Congress has missed the requirement set out by the Congressional Budget Act to pass a concurrent budget resolution by April 15, and GOP lawmakers say they do not expect to pass a budget before the end of this election year.
For U.S. politicians, addressing any aspect of the budget these days means having to confront the unpleasant reality of trying to sustain the excessive levels of spending they desire, where they must either vote to impose higher taxes on the middle class or to cut spending on popular programs to have any chance of reaching a fiscal balance.
It’s not just the current Republican majority in the Senate that is proving unequal to the task of establishing an effective process for setting the budget of the U.S. government. It was also clearly evident when the Senate was controlled by a Democrat party majority led by Harry Reid, which famously failed to even try to pass any kind of budget for years on end during the Obama administration.

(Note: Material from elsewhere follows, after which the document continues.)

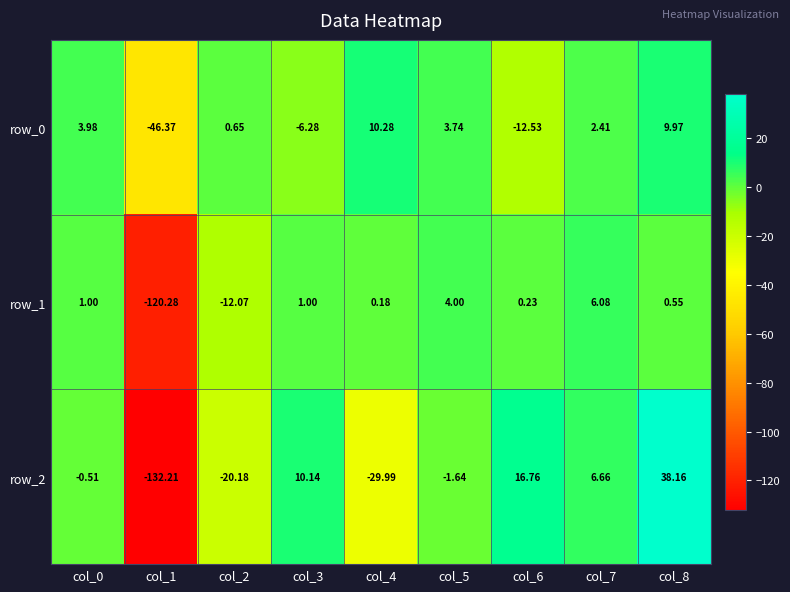

Is the value of row_0 at col_6 greater than the value of row_2 at col_0?

No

Consequently, no matter which party controls the Congress, trillion dollar annual deficits are likely to increasingly be the result of a budgeting process that doesn’t work, where the Budget committees in both the House and Senate have little-to-no success to show for their existence. Especially in the last decade.
Something needs to change. The last major reform of the budgeting process was the 1974 Congressional Budget and Impoundment Control Act, which was meant to fix the federal government’s budgeting process, but which instead inaugurated the era of frequent federal government shutdowns and ballooning deficits as part of Washington D.C.’s political “business-as-usual”. It created the apparently useless Budget committee and oversight system on Capitol Hill.
The Joint Select Committee on Budget and Appropriations Process Reform, which will be considering the potential actions that the U.S. Congress might take to get the U.S. government’s fiscal house in order, held its first meeting last week. Whether anything will come of it remains to be seen, but it will be the place to watch to see how seriously U.S. politicians are taking the need to establish greater fiscal discipline over the U.S. government’s spending while its hearings are ongoing.
The real test will be when any reform proposals are put before the entire U.S. Congress. Unfortunately, following the passage of the Bipartisan Budget Act of 2018, we know that body’s membership is filled with far too many politicians who reap benefits from the status quo set in 1974 and the absence of restraints on the excessive spending they desire to be willing to do much to rein in their power.
Unless something changes to dramatically increase the political pressure upon them to commit to reforms that benefit the nation against their established interests.